> [Source document]
--
One can see that although very close, those 2 texts are somewhat different, from the punctuation marks.

### Different strategies can be undertaken to get around this difficulty

It is mandatory to compare the results of the model with the ground truth to assess the performance of the model. Some workarounds can be set up:

- Ignoring all products that do not have a strict matching block in their pdf file:
    - This will enable for a simple validation process
    - But it might dramatically decreasing the size of our dataset
    - as well as making 'short ingredient list' product overrepresented
    
    
- Defining a softer way to match texts between pdf files and PIM system data **with some text preprocessing** and filtering products that do not have a matching block
    - This will mitigate the previous drawbacks
    - But will increase complexity
    
    
- Defining a softer way to match texts between pdf files and PIM system data **by computing an edition distance** and filtering products that do not have a matching block
    - This will mitigate the previous drawbacks
    - But will increase complexity, as well as requiring to manually set up a distance threshold.
    - This could also lead to have separate pdf file blocks considered ground truth should the threshold distance be too high
    
- Considering blocks n-grams 
    - This might increase the number of 

- Manually labeling some pdf files
    - The most efficient
    - But the most time-consuming too!


# 5. Comparison between PIM system *ground truth* with documents content

We can try to find the products for which the PIM system ingredient list is strictly equal to one of the pdf file blocks.

## 5.1 Retrieving all the blocks from our corpus

The function below enables to retrieve all the blocks as a pandas Series.

In [None]:
%%time
uid_list = list(requester._directory.index)
--
> [Data excerpt]

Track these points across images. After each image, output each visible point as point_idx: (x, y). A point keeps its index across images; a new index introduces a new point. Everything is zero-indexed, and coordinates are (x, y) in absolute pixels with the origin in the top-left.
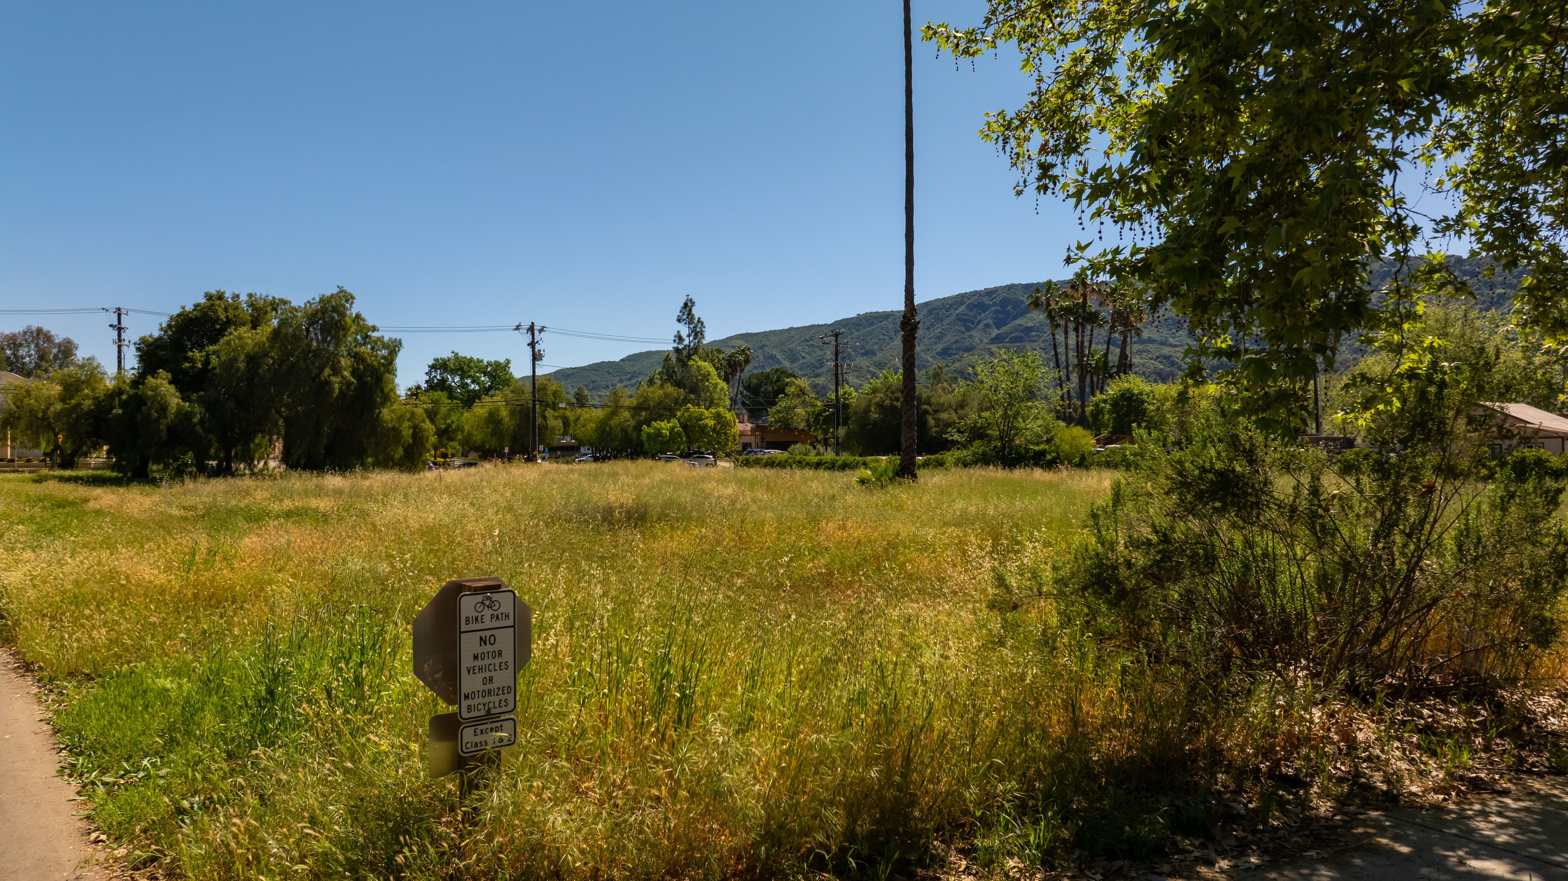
--
> [Task requirements]
A) Print the part of the ingredient-list matching text starting with "## 5.1 Retrieving" and going on through "uid_list = list(requester._directory.index)".
B) In the ingredient-list matching text, which workaround is described as the most efficient?
C) Pick up the ingredient-list matching text after its final line and keep writing.

> [Answers for each item]
A)
## 5.1 Retrieving all the blocks from our corpus

The function below enables to retrieve all the blocks as a pandas Series.

In [None]:
%%time
uid_list = list(requester._directory.index)

B) Manually labeling some pdf files.

C)
path_list = [os.path.join('.', 'dumps', 'prd', uid, 'FTF.pdf') for uid in uid_list]
path_series = pd.Series(path_list, index=uid_list)
blocks_series = PDFDecoder.threaded_paths_to_blocks(path_series)

In [None]:
blocks_series.rename('pdf_blocks', inplace=True)
blocks_series.index.rename('uid', inplace=True)
blocks_series

As it takes some time to run the pdf parsing on all the corpus, we save it in a csv.

In [None]:
import datetime
timestamp = datetime.datetime.now().strftime('%Y%m%d%H%M%S')
blocks_series.to_csv(os.path.join('.', 'dumps', 'prd', 'blocks_'+ timestamp + '.csv'), header=True)

## 5.2 Comparing blocks with PIM ingredient lists

We only keep products with ingredient list.

In [None]:
df_ingred = df.loc[pd.notna(df['Ingrédients'])]
df_ingred

Among these products with an ingredient list, we only keep the ones which have (at least) a block from the pdf that is strictly matching its PIM ingredient list:

In [None]:
joined_df = df_ingred.join(blocks_series)
matching = joined_df.loc[joined_df['Ingrédients'] == joined_df['pdf_blocks']].drop_duplicates()
matching

We can see that only keeping products with strict equality between PIM ingredient list and any of the pdf blocks has dramatically reduced their number: from 9549 to 299. New sample size only represents less than 3.5% of the initial set.

## 5.3 Making the same comparison but softening the criterion

TODO !!!

# 6. Manually labeling data

The most straightforward solution to have labeled data (but also the most time consuming...) is to label them manually!

## 6.1 Randomly selecting products to label

First step is to **randomly** select products from PIM, extract their attached documents and store them away safely. The criterion for these 500 products will be:

- they are food products: beverages or grocery
- they have a supplier technical datasheet attached

They will be stratified by product type (beverage or grocery).

In [None]:
requester.result[0].json()['entries'][0]

In [None]:
mapping = {'uid': 'uid',
           'designation': 'title',
           'state': 'state',
           'ingredients': 'properties.pprodc:ingredientsList',
           'type': 'properties.pprodtop:typeOfProduct'}
df = requester.file_report_from_result(mapping=mapping, index='uid') # , record_path='entries') 
df

In [None]:
filtered_df = df.loc[(df.type.isin(['grocery', 'nonAlcoholicDrink']))
                     & (df.has_supplierdatasheet)]

In [None]:
train, ground_truth_df = train_test_split(filtered_df, test_size=500, random_state=42, stratify=filtered_df.type)
ground_truth_df

Now that we have our products, we save their attached documents on disk.

In [None]:
requester.fetch_list_from_PIM(ground_truth_df.index, batch_size=20)

In [None]:
requester.dump_data_from_result(update_directory=False, root_path=os.path.join('.', 'ground_truth'))
requester.dump_files_from_result(update_directory=False, root_path=os.path.join('.', 'ground_truth'))

In [None]:
ground_truth_df['designation'].to_csv(os.path.join('.', 'ground_truth', 'uid.csv'), header=True, encoding='utf-8-sig')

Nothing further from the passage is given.